Le dispositif prévoit le retrait du CMI de l’activité d’acquisition monétique et l’arrivée de nouveaux établissements de paiement. Depuis le 1er novembre 2024, le centre ne peut plus prospecter de nouveaux commerçants.
Le CMI devait également transférer l’intégralité de son portefeuille de contrats commerçants. L’échéance avait été fixée au 31 janvier 2026 pour les contrats privés et au 30 avril 2026 pour les contrats publics.
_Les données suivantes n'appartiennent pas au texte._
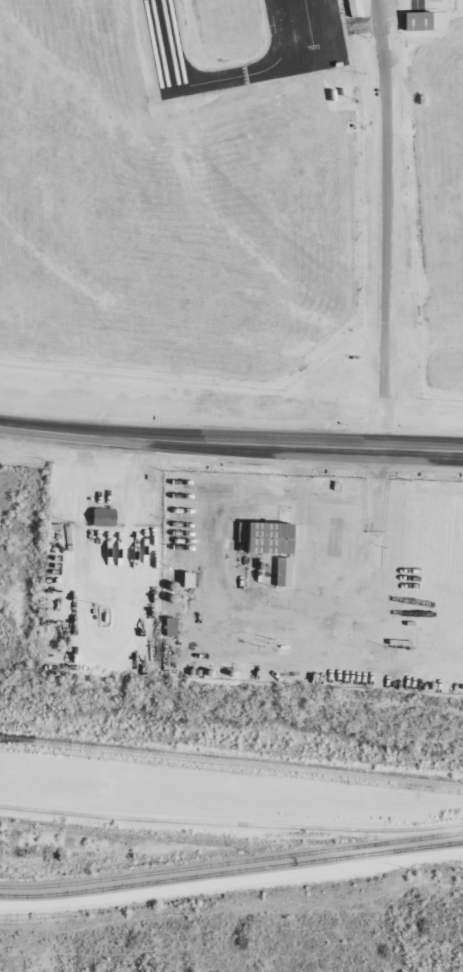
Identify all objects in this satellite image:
building: (353, 8)
building: (417, 20)
airport runway: (163, 44)
airport taxiway: (262, 71)
airport: (235, 190)
road: (383, 223)
road: (178, 437)
road: (410, 448)
building: (100, 517)
building: (270, 545)
building: (184, 579)
building: (168, 626)
railway: (231, 760)
railway: (231, 770)
road: (231, 840)

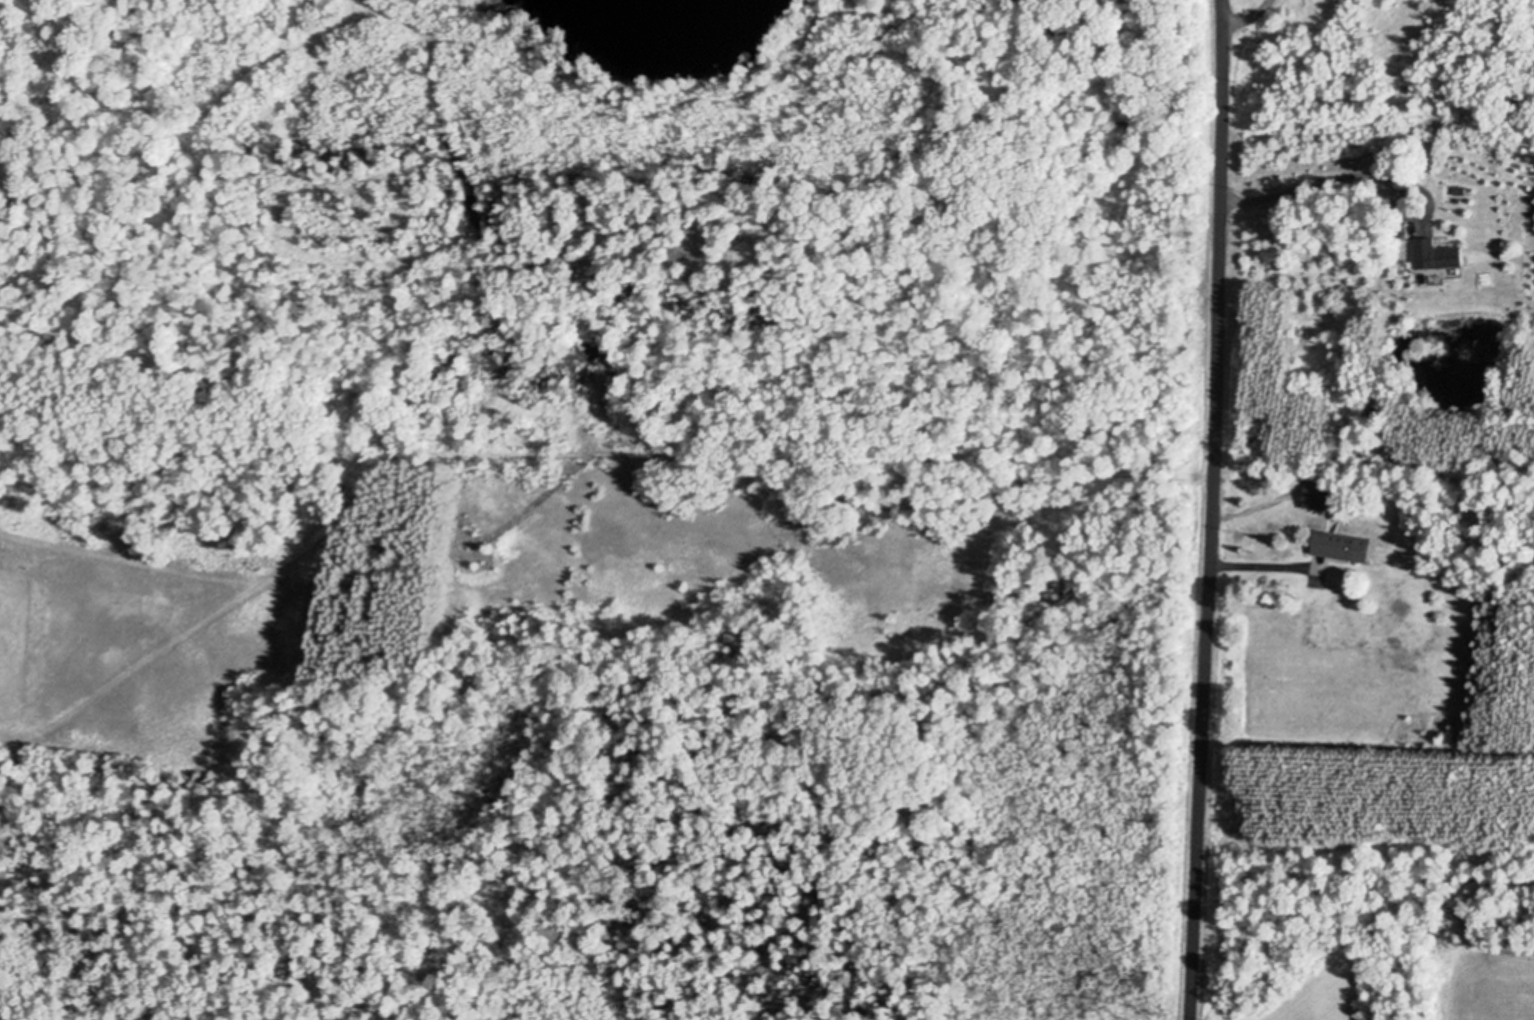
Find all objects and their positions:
road: (1248, 17)
road: (1309, 183)
building: (1441, 254)
building: (1318, 492)
road: (1252, 506)
road: (1212, 510)
building: (1345, 545)
road: (1260, 563)

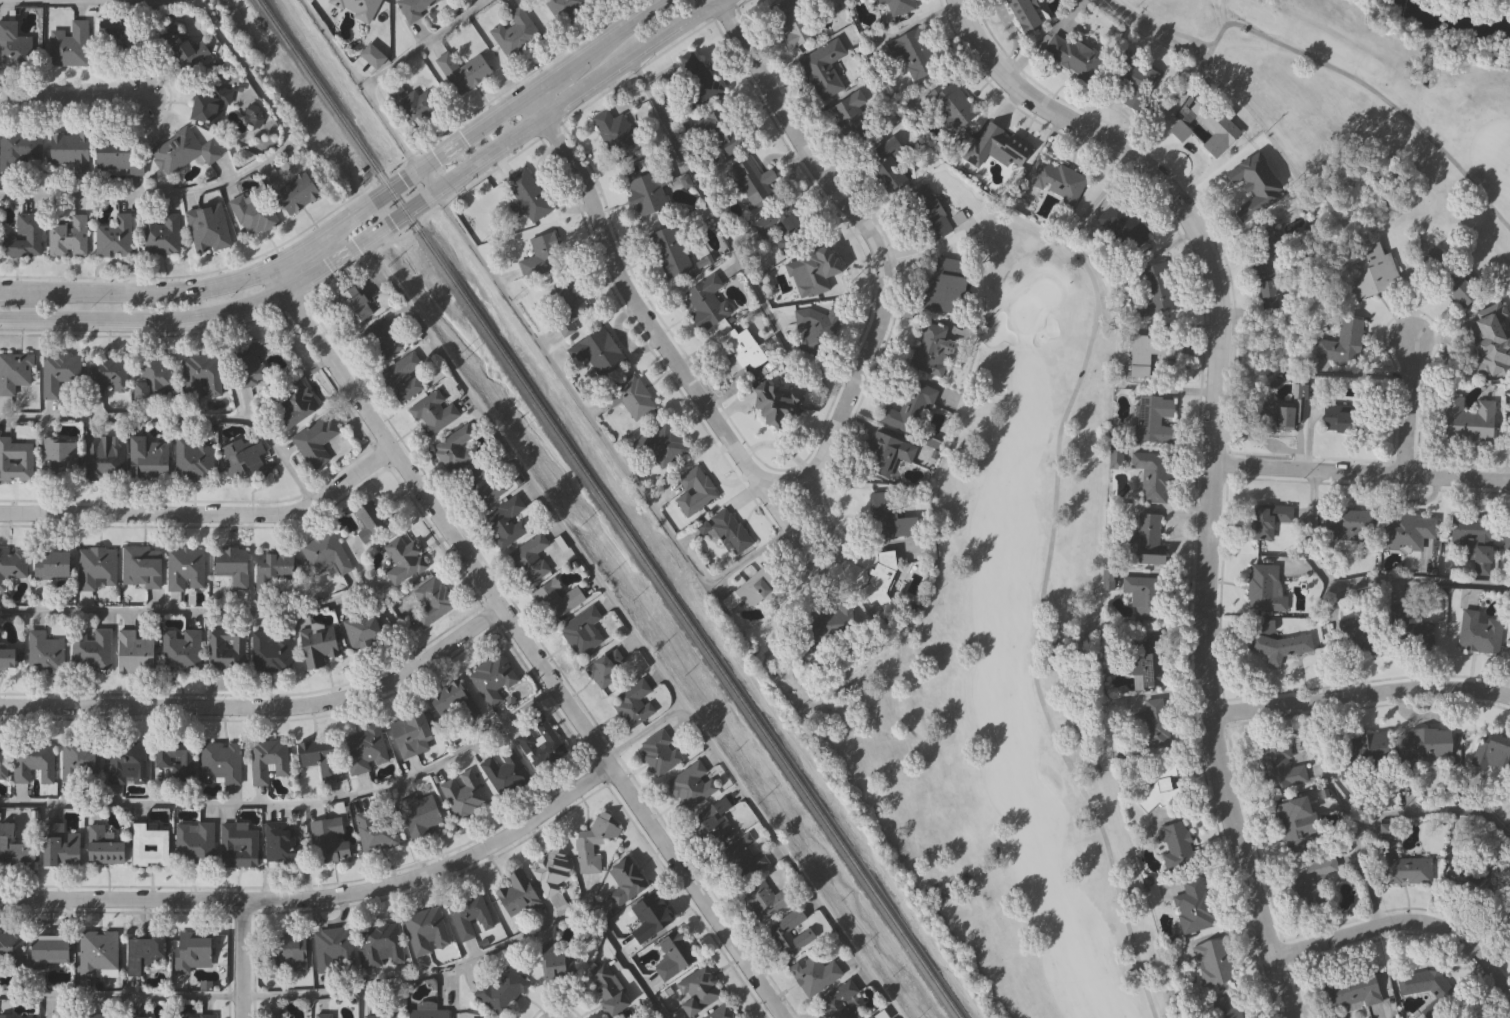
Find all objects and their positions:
building: (897, 6)
building: (356, 7)
building: (563, 8)
road: (1222, 13)
building: (1024, 14)
building: (792, 20)
road: (1009, 27)
road: (1158, 29)
building: (513, 33)
building: (122, 38)
road: (425, 43)
building: (13, 45)
building: (68, 45)
building: (181, 47)
road: (1197, 51)
building: (916, 53)
building: (1072, 55)
building: (822, 69)
building: (461, 71)
building: (695, 77)
building: (1132, 81)
road: (361, 85)
road: (1375, 92)
road: (72, 98)
park: (1365, 98)
building: (412, 104)
building: (208, 105)
building: (952, 106)
road: (278, 112)
building: (851, 116)
building: (1213, 126)
building: (723, 129)
building: (617, 134)
building: (1002, 145)
road: (1189, 149)
building: (181, 150)
building: (20, 152)
building: (68, 153)
building: (118, 158)
road: (509, 159)
building: (884, 165)
building: (751, 180)
building: (1056, 180)
building: (649, 190)
building: (1242, 192)
building: (295, 194)
building: (527, 194)
road: (343, 204)
building: (251, 213)
building: (929, 213)
road: (358, 214)
building: (781, 225)
building: (1122, 226)
building: (205, 228)
road: (384, 229)
building: (160, 234)
building: (24, 237)
building: (115, 237)
road: (725, 237)
building: (67, 238)
building: (1265, 250)
building: (668, 251)
building: (541, 256)
building: (811, 271)
building: (1369, 271)
road: (282, 277)
building: (1447, 277)
building: (945, 286)
building: (1154, 289)
building: (1266, 296)
building: (704, 302)
building: (352, 305)
building: (564, 307)
building: (817, 328)
building: (379, 340)
building: (1340, 343)
building: (1489, 343)
building: (933, 349)
building: (741, 351)
building: (598, 352)
building: (1146, 354)
building: (249, 365)
building: (15, 372)
building: (59, 374)
building: (110, 375)
building: (202, 376)
building: (154, 378)
building: (401, 378)
building: (1298, 391)
building: (628, 397)
building: (290, 404)
building: (776, 404)
road: (1409, 405)
building: (910, 409)
building: (431, 413)
building: (1280, 415)
road: (176, 418)
building: (1353, 419)
building: (1151, 420)
building: (1466, 421)
road: (348, 424)
road: (598, 429)
building: (313, 442)
building: (663, 444)
building: (453, 449)
building: (885, 453)
building: (1115, 453)
building: (148, 456)
road: (817, 456)
building: (104, 458)
building: (242, 458)
road: (1214, 458)
building: (14, 460)
building: (58, 460)
building: (193, 461)
road: (1362, 469)
building: (1151, 476)
building: (696, 483)
building: (485, 486)
railway: (611, 509)
road: (1053, 511)
road: (207, 514)
building: (889, 518)
building: (1266, 520)
building: (372, 521)
building: (506, 521)
building: (1346, 525)
building: (1406, 530)
building: (729, 532)
building: (1506, 534)
building: (1147, 540)
building: (1470, 541)
building: (325, 555)
building: (529, 558)
building: (402, 561)
road: (825, 564)
building: (11, 565)
building: (49, 566)
building: (140, 567)
building: (230, 567)
building: (271, 567)
building: (94, 568)
building: (184, 570)
road: (1358, 581)
building: (1261, 586)
building: (753, 591)
building: (1141, 597)
building: (555, 599)
building: (430, 602)
road: (229, 613)
building: (821, 627)
building: (362, 629)
road: (631, 630)
building: (581, 631)
building: (1478, 633)
building: (1349, 636)
building: (1412, 636)
building: (316, 646)
building: (1278, 647)
building: (180, 650)
building: (90, 651)
building: (225, 651)
building: (133, 653)
building: (269, 653)
building: (43, 654)
road: (532, 655)
building: (6, 658)
building: (1147, 666)
building: (607, 670)
park: (1006, 675)
building: (491, 678)
road: (1363, 695)
building: (450, 704)
building: (633, 705)
road: (262, 708)
building: (1152, 724)
road: (642, 732)
building: (409, 736)
building: (1426, 744)
building: (539, 746)
building: (362, 749)
building: (659, 753)
building: (1360, 753)
building: (1492, 754)
building: (317, 757)
building: (3, 760)
building: (175, 760)
building: (267, 762)
building: (32, 763)
building: (78, 763)
building: (126, 764)
building: (219, 764)
building: (1279, 767)
building: (503, 772)
building: (691, 784)
building: (1159, 787)
building: (462, 795)
road: (291, 804)
road: (1382, 814)
building: (417, 815)
building: (715, 819)
building: (1294, 825)
building: (374, 829)
building: (327, 841)
building: (193, 842)
building: (281, 842)
building: (592, 842)
building: (237, 845)
building: (1175, 846)
building: (13, 847)
building: (58, 847)
building: (148, 847)
building: (101, 848)
building: (743, 857)
building: (1401, 867)
building: (548, 872)
building: (627, 882)
building: (1312, 882)
building: (519, 895)
road: (320, 897)
building: (766, 900)
building: (1192, 906)
building: (1507, 908)
building: (649, 914)
building: (470, 917)
road: (1401, 922)
building: (427, 929)
building: (1508, 932)
building: (792, 933)
building: (383, 943)
building: (334, 946)
building: (53, 947)
building: (194, 949)
building: (11, 950)
building: (100, 950)
building: (147, 951)
building: (287, 952)
building: (674, 957)
road: (241, 958)
building: (557, 958)
building: (1211, 960)
building: (818, 971)
building: (1422, 981)
building: (610, 986)
building: (502, 988)
building: (700, 988)
road: (368, 989)
building: (1348, 990)
building: (843, 1000)
building: (1222, 1007)
building: (724, 1011)
building: (429, 1013)
building: (97, 1015)
building: (197, 1015)
building: (325, 1015)
building: (383, 1015)
building: (8, 1016)
building: (142, 1016)
building: (277, 1016)
building: (1469, 1016)
building: (874, 1017)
Le centre conserve néanmoins sa fonction de plateforme technique de traitement. Les nouveaux opérateurs doivent pouvoir accéder à ses services dans des conditions équitables, transparentes et non discriminatoires.
Bank Al-Maghrib accompagne parallèlement les établissements de paiement dans le déploiement de leur activité d’acquisition. Cet encadrement porte notamment sur la sécurité des opérations, la continuité des services et la fiabilité des dispositifs de paiement.
La baisse annoncée pour octobre doit s’inscrire dans un marché désormais organisé autour de plusieurs acquéreurs. Cette évolution vise à renforcer la concurrence, diversifier les offres et réduire les commissions supportées par les commerçants.
Bank Al-Maghrib et le Conseil de la concurrence estiment que la transition s’est opérée sans rupture de service. Les deux autorités prévoient de poursuivre leur suivi afin de favoriser des solutions électroniques plus accessibles pour les commerçants et les particuliers.